A Common Cause We Should All Be Unifying For Right Now
O'Connell is reaching out to organizations and businesses to donate to healthcare workers who are holding steady on the frontlines. She is calling for help in assisting healthcare workers across the United States in their own self-care, asking for support universally, from big business to small business, from organizations and to celebrities.

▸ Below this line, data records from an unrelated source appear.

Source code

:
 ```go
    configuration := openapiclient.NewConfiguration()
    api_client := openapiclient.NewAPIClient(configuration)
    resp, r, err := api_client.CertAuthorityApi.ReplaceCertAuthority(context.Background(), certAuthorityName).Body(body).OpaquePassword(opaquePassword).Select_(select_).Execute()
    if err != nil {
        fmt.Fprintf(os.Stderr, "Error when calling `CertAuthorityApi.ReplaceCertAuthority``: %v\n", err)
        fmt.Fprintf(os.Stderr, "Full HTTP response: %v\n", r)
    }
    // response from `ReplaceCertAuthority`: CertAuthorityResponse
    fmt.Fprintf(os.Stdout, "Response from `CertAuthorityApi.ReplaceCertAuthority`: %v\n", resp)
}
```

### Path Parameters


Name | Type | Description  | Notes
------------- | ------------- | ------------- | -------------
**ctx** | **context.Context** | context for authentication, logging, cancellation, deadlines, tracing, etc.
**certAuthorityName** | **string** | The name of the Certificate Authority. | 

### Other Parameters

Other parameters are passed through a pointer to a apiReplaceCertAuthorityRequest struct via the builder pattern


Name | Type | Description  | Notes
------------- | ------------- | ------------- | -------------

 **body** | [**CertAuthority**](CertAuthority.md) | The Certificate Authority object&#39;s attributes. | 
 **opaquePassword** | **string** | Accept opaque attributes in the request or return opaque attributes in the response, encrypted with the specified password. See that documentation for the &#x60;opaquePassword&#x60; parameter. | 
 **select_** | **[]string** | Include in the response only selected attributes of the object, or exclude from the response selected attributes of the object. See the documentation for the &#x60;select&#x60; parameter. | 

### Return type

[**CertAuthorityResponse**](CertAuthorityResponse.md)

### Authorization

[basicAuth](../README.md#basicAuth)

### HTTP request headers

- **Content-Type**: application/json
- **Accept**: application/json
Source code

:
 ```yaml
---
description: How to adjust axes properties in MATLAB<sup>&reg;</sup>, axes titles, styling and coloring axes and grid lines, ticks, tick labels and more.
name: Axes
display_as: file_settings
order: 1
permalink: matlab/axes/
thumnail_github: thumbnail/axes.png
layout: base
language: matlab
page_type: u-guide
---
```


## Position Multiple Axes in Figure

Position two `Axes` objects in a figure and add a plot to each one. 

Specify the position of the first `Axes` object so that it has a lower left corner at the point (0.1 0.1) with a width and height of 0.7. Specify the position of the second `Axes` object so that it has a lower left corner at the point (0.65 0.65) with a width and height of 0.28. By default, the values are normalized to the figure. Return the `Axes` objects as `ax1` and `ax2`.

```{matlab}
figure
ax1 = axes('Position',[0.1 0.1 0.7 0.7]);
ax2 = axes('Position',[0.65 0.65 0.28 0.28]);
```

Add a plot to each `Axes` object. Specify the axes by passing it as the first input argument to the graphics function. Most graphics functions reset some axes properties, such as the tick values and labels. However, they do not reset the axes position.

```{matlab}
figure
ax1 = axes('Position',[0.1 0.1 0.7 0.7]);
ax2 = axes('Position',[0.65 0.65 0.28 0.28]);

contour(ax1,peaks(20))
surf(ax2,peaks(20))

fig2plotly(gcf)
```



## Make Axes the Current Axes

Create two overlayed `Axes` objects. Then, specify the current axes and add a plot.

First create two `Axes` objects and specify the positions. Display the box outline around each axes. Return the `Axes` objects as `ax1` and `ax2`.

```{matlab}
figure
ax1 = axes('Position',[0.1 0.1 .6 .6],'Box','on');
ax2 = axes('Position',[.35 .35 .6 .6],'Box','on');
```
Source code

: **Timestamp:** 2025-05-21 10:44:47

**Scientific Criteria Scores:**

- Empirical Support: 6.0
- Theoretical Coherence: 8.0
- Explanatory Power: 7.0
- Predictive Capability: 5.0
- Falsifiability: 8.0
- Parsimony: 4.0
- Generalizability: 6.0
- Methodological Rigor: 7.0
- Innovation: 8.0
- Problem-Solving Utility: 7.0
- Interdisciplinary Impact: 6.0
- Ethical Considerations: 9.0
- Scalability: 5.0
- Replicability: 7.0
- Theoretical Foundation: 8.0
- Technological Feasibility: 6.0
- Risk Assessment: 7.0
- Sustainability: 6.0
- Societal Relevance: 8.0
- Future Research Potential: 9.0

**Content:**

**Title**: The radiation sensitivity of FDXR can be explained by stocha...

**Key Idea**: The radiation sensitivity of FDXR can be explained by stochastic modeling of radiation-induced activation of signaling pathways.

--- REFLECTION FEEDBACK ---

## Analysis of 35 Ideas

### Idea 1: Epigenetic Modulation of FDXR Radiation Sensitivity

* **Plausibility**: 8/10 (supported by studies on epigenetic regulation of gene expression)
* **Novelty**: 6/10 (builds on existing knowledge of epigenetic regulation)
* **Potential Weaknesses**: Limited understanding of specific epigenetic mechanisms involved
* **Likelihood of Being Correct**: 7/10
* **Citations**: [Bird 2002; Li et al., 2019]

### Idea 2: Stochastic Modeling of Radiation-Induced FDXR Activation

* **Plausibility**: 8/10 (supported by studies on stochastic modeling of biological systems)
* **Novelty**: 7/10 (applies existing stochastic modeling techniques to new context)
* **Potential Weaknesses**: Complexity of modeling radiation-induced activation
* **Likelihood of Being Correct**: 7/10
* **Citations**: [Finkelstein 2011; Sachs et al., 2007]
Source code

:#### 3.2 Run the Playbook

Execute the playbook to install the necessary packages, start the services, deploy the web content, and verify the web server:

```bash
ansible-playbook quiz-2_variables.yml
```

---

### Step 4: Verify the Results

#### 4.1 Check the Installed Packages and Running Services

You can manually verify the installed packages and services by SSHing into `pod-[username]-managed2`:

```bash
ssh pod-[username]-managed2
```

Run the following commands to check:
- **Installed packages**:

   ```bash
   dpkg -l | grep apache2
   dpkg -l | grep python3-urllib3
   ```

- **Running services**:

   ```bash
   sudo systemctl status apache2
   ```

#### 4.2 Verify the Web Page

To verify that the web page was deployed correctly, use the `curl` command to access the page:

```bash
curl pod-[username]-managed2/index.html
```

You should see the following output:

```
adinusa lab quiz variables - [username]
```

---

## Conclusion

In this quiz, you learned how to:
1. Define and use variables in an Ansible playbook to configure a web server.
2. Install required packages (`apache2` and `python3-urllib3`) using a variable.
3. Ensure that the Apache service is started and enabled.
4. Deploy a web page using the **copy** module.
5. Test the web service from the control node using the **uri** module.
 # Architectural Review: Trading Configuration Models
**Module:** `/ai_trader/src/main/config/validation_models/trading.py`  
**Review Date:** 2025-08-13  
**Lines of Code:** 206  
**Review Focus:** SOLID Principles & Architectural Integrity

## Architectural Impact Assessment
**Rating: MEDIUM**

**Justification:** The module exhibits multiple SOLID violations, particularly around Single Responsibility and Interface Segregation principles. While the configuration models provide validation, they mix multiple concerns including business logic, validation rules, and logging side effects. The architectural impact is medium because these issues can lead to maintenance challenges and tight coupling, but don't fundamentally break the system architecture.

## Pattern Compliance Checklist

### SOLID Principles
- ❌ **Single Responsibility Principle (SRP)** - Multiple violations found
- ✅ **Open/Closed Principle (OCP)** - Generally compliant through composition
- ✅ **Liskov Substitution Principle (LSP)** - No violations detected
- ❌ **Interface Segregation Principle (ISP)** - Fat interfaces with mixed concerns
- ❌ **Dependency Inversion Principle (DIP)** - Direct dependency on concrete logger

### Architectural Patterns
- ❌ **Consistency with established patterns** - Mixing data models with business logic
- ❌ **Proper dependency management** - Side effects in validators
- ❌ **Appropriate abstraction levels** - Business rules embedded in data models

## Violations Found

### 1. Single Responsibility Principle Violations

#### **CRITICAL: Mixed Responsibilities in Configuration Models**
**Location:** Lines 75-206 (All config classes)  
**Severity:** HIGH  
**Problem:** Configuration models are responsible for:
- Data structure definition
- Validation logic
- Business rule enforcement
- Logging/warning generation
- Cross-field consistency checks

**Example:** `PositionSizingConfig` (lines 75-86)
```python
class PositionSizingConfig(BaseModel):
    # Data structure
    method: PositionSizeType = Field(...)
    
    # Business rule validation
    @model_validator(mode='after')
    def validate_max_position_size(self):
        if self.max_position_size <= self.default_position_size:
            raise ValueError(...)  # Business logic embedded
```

Here's what she wrote on Facebook on Thursday with a plea worth fighting for:
"I write this message for my colleagues and my healthcare teammates here in Maine but across the USA. We need some pick me ups besides pizza from administrators. I am asking for local companies to help. Anything you can think of to provide good self care to us. Therapy dogs are welcomed, Cerave hand lotions and face creams, organizations like Nike, Adidas, and beyond to help my colleagues have comfortable footwear for their long shifts. Anything for wellness activities like skiing, rock climbing, golf, swimming, you name it. Mental health. Massages. Healthy food to eat. A credit at the garden store. A national park pass. A new pair of socks for our tired feet. We are the red, white, and blue. When we pitch in with kindness towards one another, and individual commitment to the greater good, anything is possible. If Jeff Bezos can send people to space, our country can do small acts of kindness that lead to changing the world. And if I’m really dreaming big, Oprah, Beyoncé, JLo, Warren Buffett, Ellen, Tom Brady, Gronk, Tom Hanks, Adele, Meryl Streep, Serena, Tiger, Phil, Leonardo, Hoda, Rapino and Sue, Dwyane Wade, Michelle, Dolly…can we work together to make this world a better place? The today show?
Deep gratitude,
ETO"
From The Hearts of Maine Healthcare Workers
"My message is one of unity, community support, kindness, and hope. My healthcare teammates here in Maine and around the world are taking a beating, and are at some of their lowest points. The ultimate thing is healthcare colleagues have shown up day after day dealing with incredible stress, depression, anxiety, grief, and exposures all while trying to deliver the care we know how to. Small acts of service are what my healthcare teammates have been doing through all the hours for 2 years and we just need some help from our community. I thought that for sure, if Jeff Bezos can send people into space, then we the people, can pitch in with tiny forms of kindness to healthcare peeps. (And teachers god love them, grocery store workers, postal service workers). If we each did something small like that, or hand creams or face creams (CeraVe is what’s recommended by dermatologists), or if we really dreamed big and got larger companies like L.L. Bean, Nike, Adidas, to offer just small discounts on footwear and the right layers (so important to wear the correct layers when all suited up in PPE), and asked local companies to consider small, and I mean small, discounts on things focused on health and wellness such as yoga, acupuncture, massage, exercise things, than I genuinely think healthcare peeps in Maine would feel heard and appreciated when many are not.
And the saying of “where Maine goes, the country goes,” has the power to spread these acts to other states which in my opinion is so desperately needed."
Pandemic Warfare Could Bring Unity, Kindness, And Compassion
"So many times during COVID I have thought of both of my grandfathers who served in WWII," says O'Connell. "One was a POW for two years in Germany, his plane shot down. He was a tail gunner in the “Cash and Carrie” (oh yes, with a naked lady on the nose of the plane). And the other a ground soldier.
The country at that time in our history pitched together," O'Connell continues. "Men, women, children, manufacturing, business. I am not a soldier by any means, nor hero, I am a worker bee who shows up fighting the world's enemy known as COVID. Except in my lifetime, our country is so divided and hateful, often filled with mistrust, and preference on “me” instead of “us”."
Emily brings an interesting paradox that wartime is here but, compared to the wartime of World War II, the unity for help, selflessness, and grace are seemingly characteristics of an America of the past. Her goal is to share the problem and offer solutions to inspire unity in an America scarred with distrust and lost in the chaos.